Due giorni fa i carabinieri sono entrati in casa della giovane donna per portare via i bambini: un provvedimento adottato a tutela degli stessi minori, di fronte al fatto che la donna ha incontrato il marito anche durante la sua latitanza e in relazione a una sua parentela con un pentito. Una misura di precauzione temporanea, unica nel suo genere, almeno per quanto riguarda il contesto criminale napoletano. Una decisione presa su input delle indagini del pool anticamorra guidato dal procuratore aggiunto Filippo Beatrice.
I bambini sono in località protetta fuori regione e non accolti in una comune casa famiglia, di fronte alla prevedibile reazione del contesto criminale del boss latitante. Non possono incontrare la mamma, che nel frattempo si è appellata allo stesso Tribunale dei minori, che ha fissato una udienza il prossimo 30 giugno.
Moglie di un boss latitante, con un parente pentito in casa, «non si è voluta sottoporre a misure di protezione, così facendo ha messo in pericolo l’incolumità dei figli minori». Quanto basta – ragionano i magistrati – per sospendere la patria potestà in attesa di una sentenza definitiva, quanto basta a sollevare un caso. A questo punto, la donna ha una sola strada per riabbracciare i propri figli: può decidere di aderire al programma di protezione, troncando i ponti con il marito latitante e mettendosi al riparo anche rispetto alle possibili vendette trasversali, quelle ordite per zittire un collaboratore di giustizia. Uno scenario troppo delicato, che ha spinto gli inquirenti a muoversi d’anticipo per sottrarre i figli a genitori incapaci di tutelarli e affidarli alla comunità. Una vicenda che si è poi arricchita di informazioni raccolte sul territorio.

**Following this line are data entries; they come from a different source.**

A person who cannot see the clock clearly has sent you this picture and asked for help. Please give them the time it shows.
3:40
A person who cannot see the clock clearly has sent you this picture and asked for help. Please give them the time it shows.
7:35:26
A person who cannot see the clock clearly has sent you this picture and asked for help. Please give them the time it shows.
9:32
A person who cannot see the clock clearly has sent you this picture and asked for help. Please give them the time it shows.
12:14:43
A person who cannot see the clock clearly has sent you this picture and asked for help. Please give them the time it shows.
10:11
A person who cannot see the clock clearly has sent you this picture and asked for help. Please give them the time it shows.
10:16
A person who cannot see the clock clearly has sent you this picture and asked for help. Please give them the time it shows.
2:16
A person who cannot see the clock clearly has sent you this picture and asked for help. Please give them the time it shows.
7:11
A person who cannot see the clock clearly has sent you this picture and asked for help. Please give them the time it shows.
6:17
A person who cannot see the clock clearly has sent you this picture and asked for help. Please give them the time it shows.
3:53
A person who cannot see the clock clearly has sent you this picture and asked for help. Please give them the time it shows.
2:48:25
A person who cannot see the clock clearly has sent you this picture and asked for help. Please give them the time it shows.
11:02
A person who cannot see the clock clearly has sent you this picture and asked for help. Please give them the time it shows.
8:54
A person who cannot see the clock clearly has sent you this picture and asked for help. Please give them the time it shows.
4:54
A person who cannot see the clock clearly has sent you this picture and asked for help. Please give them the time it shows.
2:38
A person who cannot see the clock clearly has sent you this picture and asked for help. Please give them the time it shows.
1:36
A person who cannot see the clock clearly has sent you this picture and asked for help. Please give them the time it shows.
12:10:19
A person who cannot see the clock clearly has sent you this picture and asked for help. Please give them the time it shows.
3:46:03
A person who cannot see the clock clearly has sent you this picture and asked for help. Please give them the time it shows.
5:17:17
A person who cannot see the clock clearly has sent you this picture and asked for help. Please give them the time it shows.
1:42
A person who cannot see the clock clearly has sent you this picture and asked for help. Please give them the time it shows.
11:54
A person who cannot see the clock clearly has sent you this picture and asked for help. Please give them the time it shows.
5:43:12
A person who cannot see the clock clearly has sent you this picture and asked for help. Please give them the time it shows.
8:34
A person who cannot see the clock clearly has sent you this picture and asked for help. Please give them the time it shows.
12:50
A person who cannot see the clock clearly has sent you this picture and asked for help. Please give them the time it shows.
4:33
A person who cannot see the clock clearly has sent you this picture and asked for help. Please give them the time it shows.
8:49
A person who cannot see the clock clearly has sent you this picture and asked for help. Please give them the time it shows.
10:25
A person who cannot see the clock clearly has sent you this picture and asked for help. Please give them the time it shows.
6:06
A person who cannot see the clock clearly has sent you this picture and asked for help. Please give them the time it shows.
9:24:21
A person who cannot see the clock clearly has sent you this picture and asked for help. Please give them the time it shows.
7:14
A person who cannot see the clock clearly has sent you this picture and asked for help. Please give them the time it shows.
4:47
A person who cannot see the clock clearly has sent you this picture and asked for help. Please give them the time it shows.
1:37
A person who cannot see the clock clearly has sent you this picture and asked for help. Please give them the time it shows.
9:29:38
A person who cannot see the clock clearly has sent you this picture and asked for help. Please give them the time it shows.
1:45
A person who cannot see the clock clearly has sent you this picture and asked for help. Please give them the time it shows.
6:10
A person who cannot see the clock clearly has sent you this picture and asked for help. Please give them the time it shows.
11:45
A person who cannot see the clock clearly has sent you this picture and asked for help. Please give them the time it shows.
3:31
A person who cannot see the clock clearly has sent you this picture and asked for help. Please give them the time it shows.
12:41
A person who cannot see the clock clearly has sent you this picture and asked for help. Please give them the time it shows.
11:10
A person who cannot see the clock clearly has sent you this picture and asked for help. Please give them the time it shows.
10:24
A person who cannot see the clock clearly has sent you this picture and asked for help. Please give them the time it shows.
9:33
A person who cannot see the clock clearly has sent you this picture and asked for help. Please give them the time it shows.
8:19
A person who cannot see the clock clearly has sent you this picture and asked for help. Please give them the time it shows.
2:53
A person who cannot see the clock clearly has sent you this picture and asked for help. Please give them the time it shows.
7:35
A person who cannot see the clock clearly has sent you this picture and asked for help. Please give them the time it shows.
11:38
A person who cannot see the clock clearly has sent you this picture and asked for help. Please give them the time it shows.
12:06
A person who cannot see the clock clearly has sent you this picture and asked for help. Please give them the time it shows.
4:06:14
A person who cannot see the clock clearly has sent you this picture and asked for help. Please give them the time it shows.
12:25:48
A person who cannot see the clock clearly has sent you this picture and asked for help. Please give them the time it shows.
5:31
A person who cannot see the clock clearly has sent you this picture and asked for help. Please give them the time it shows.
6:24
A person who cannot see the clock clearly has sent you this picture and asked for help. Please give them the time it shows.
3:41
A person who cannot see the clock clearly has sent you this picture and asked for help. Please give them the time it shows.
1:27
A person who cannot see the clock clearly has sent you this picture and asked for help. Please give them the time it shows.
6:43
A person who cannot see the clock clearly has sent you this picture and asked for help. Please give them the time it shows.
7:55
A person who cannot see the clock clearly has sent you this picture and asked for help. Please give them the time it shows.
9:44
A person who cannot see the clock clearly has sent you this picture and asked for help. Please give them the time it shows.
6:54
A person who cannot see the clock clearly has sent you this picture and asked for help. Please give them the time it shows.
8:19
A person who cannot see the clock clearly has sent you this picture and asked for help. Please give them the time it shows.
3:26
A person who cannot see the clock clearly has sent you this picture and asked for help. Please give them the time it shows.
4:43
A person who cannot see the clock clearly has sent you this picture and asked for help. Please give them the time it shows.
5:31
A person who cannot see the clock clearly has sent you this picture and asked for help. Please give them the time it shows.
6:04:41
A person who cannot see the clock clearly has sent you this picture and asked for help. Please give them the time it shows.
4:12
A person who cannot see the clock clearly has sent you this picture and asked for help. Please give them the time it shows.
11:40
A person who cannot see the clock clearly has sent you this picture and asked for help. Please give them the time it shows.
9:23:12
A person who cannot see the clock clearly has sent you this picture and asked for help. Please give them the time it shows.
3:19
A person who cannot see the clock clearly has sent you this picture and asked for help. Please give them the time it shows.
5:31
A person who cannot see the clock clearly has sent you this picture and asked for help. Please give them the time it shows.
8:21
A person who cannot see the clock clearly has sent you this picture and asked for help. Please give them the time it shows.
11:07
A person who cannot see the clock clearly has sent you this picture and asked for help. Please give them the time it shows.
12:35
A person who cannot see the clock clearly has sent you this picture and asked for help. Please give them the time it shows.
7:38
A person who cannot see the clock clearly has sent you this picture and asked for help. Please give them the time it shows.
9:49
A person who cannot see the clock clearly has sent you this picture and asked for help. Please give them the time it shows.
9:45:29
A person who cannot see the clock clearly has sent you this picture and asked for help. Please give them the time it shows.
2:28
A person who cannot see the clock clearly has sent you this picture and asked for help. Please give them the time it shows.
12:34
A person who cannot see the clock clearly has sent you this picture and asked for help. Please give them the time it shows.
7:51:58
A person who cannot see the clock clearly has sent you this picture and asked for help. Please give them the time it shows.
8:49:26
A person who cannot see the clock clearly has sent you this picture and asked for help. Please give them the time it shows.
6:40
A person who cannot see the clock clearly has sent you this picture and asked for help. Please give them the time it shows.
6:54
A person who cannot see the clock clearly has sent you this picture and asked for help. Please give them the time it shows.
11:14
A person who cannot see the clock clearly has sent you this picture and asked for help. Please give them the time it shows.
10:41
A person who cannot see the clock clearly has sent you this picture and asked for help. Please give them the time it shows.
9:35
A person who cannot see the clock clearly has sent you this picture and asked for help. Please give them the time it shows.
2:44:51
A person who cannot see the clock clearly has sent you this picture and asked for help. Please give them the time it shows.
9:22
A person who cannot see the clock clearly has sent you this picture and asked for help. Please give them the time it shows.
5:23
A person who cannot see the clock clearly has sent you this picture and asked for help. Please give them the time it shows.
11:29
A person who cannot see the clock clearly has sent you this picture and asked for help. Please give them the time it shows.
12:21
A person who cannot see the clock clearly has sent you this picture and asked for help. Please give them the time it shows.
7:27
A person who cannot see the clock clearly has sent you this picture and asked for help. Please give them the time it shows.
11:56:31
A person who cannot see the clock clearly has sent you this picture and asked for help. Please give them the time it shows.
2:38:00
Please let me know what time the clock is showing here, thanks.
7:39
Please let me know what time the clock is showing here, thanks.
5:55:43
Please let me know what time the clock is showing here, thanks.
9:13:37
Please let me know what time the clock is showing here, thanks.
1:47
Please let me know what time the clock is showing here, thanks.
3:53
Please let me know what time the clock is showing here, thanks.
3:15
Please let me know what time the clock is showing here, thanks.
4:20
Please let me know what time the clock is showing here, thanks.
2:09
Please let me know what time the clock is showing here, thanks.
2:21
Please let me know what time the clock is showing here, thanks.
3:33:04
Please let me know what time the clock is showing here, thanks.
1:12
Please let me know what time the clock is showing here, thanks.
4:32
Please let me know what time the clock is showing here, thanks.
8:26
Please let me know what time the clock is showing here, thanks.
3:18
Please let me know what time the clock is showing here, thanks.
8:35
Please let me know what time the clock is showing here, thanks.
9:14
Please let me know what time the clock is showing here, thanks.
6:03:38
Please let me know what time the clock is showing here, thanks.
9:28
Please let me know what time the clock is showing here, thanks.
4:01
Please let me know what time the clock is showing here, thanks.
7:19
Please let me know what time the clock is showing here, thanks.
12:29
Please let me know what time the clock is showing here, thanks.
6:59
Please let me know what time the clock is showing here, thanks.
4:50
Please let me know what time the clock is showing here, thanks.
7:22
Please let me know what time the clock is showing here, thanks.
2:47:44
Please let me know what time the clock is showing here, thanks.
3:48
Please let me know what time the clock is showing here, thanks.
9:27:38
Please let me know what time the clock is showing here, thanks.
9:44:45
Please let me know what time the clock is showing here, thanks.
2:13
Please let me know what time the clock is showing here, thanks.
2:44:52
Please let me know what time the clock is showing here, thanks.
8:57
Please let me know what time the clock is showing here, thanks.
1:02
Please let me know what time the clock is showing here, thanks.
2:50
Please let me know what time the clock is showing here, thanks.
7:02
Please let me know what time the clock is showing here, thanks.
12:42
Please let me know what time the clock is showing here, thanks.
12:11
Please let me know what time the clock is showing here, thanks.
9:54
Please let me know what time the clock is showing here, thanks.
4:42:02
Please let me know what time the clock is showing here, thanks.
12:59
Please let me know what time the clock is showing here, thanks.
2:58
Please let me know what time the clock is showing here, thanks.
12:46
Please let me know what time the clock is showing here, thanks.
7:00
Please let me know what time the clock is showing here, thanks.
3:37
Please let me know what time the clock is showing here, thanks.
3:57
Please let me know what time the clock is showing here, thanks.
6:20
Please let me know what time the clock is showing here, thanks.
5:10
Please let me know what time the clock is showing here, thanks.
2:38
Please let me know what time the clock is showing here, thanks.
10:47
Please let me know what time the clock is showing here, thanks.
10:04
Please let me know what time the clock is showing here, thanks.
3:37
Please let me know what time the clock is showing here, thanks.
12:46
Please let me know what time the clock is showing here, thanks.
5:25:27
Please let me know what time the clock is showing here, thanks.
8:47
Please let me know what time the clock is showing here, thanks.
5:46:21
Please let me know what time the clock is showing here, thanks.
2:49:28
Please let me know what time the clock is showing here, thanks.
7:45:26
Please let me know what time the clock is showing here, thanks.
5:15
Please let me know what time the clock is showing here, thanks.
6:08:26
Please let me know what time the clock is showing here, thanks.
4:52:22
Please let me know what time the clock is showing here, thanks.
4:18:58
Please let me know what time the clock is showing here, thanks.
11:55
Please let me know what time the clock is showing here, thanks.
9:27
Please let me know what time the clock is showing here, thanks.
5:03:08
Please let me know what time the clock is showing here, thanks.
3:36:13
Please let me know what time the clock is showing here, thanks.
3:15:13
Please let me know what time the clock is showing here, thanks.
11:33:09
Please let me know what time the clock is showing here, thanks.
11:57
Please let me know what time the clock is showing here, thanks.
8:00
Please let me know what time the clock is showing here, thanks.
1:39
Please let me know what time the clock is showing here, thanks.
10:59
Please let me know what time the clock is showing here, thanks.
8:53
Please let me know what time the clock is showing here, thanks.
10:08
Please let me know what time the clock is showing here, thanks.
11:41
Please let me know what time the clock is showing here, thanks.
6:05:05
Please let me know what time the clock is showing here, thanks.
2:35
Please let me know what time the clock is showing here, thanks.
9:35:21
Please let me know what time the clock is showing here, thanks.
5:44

Potrebbe essere proprio quella raffica di colpi riversata contro la stazione dei carabinieri la prima reazione del padre che non ha recepito di buon grado quella decisione, a supporto di questa tesi, una serie di intercettazioni estrapolate da un dialogo tra un uomo e una donna, il primo urla con rabbia l’impellente necessità di “pompare”.
Un collegamento, quello tra il raid e l’ira che trapela dalla suddetta conversazione, legittimato anche da un’altra espressione: «Allora non hai capito? – urla l’uomo alla donna – portami i fucili, devo avere i fucili pronti…».